Posts Tagged ‘tiananmen’

Musings on Tiananmen

June 6, 2008

So, yesterday (June 4th) was the anniversary of the Tiananmen Square Incident. Amidst the memorials and the calls for improving human rights, the facts often get lost in the noise.

http://www.gwu.edu/~nsarchiv/NSAEBB/NSAEBB16/documents/index.html

You see, what happened was that the government tried to negotiate. Due to the disorganized nature of the protesters (academic elites calling for democracy and disgruntled workers calling for more communism*), it’s little surprise that negotiations didn’t go well. They then sent in unarmed and lightly armed soldiers to disperse the riot. Which, in and of itself, isn’t anything to get the panties in a bunch over. “Civilized” countries do this all the time.
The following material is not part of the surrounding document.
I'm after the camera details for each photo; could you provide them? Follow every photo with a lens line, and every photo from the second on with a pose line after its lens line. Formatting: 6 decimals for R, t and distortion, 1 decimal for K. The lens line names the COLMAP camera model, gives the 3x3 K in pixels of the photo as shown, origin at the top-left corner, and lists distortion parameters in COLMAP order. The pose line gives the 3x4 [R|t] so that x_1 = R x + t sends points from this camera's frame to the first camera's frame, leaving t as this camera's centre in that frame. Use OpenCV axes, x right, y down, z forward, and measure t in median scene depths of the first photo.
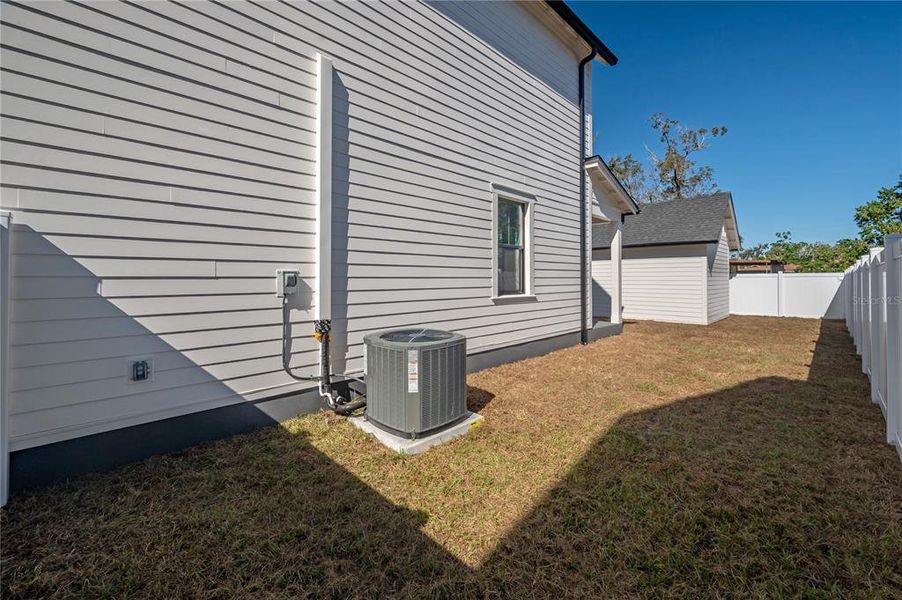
lens RADIAL K [[365.0, 0, 481.3], [0, 365.0, 274.9], [0, 0, 1]] dist [-0.006973, 0.000359]
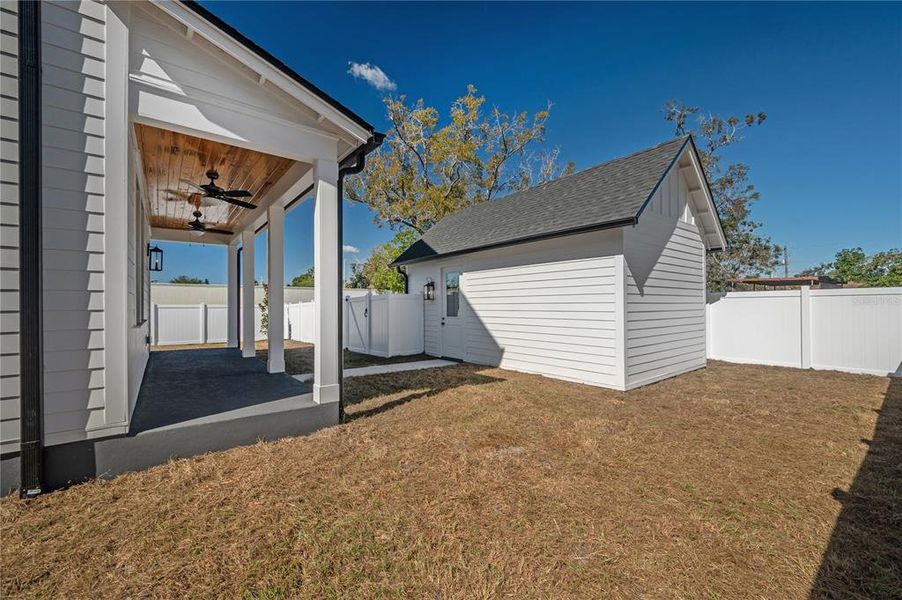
lens RADIAL K [[365.0, 0, 451.4], [0, 365.0, 303.8], [0, 0, 1]] dist [-0.006973, 0.000359]
pose [[0.990372, 0.001737, -0.138423, 0.369134], [0.000471, 0.999873, 0.015917, 0.007118], [0.138433, -0.015829, 0.990245, 0.383132]]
Even in America, if you want to hold a demonstration, you have to clear it with the authorities.

What turned it into a clusterfuck was when those soldiers got attacked. Violently. As in pelted with stones and Molotovs. As in destroyed vehicles. As in dragged out of their APCs and beaten to death. As in corpses strung across the sky bridges. More dangerously, weapons were taken from those soldiers who were lightly armed.

I don’t care what your goals are. When you instigate violence, you deserve an ass-beating. An eye for an eye may make the world blind, but justice is blind, so what’s your point? Since when did instigating violence against military personnel become a “civil liberty”? And since when did military personnel defending themselves and maintaining public safety become “oppression”? My sympathies for the June 4th crowd stopped when I came across those papers at the top of this article. They now lie for only two groups of people: the random bystanders who got lumped with the protesters due to battlefield conditions not permitting a person-by-person inquiry, and the 人民子弟兵, the brave PLA personnel who died not to an enemy’s bullet, but to the sticks and stones of some young punks.

Yes, the government overreacted. But hindsight, as they say, is 20/20. Given how the last time something like this happened was the Cultural Revolution, and how that was ended by the PLA laying a whipping on the out of control Red Guards, it’s hardly surprising, no?

*Surprised? Quite understandable when you realize that Deng’s liberalization campaign resulted in many communes being closed down because they weren’t competitive. These communes formerly employed many workers who were now out of a job. Also, because most (if not all) communes were subsidized, they didn’t have much incentive to invest in modern methods. Between liberalization and starvation vs communism and food, that’s not a hard decision to make.

Addendum: Just looked up Jack Nicholson’s speech at the end of “A Few Good Men,” and felt it was relevant to this topic.

You can’t handle the truth! Son, we live in a world that has walls, and those walls have to be guarded by men with guns. Who’s gonna do it? You?! You, Chai Ling? You, Wei Jingsheng? You, Tank Man? The CCP has a greater responsibility than you can possibly fathom. You weep for the protesters and you curse the PLA. You have that luxury. You have the luxury of not knowing what they know: that the crackdown, while tragic, probably saved lives. And the CCP’s existence, while grotesque and incomprehensible to you, saves lives! You don’t want the truth because deep down in places you don’t talk about at parties, you want the PLA on that wall! You need the PLA on that wall! We use words like honor, code, loyalty. We use these words as the backbone of a life spent defending something. You use them as a punchline! I have neither the time nor the inclination to explain myself to a man who rises and sleeps under the blanket of the very economic opportunity, public safety, and societal stability that I provide, and then questions the manner in which I provide it! I would rather you just said, “Thank you,” and went on your way. Otherwise, I suggest you pick up a weapon and stand a post. Either way, I don’t give a damn what you think you are entitled to!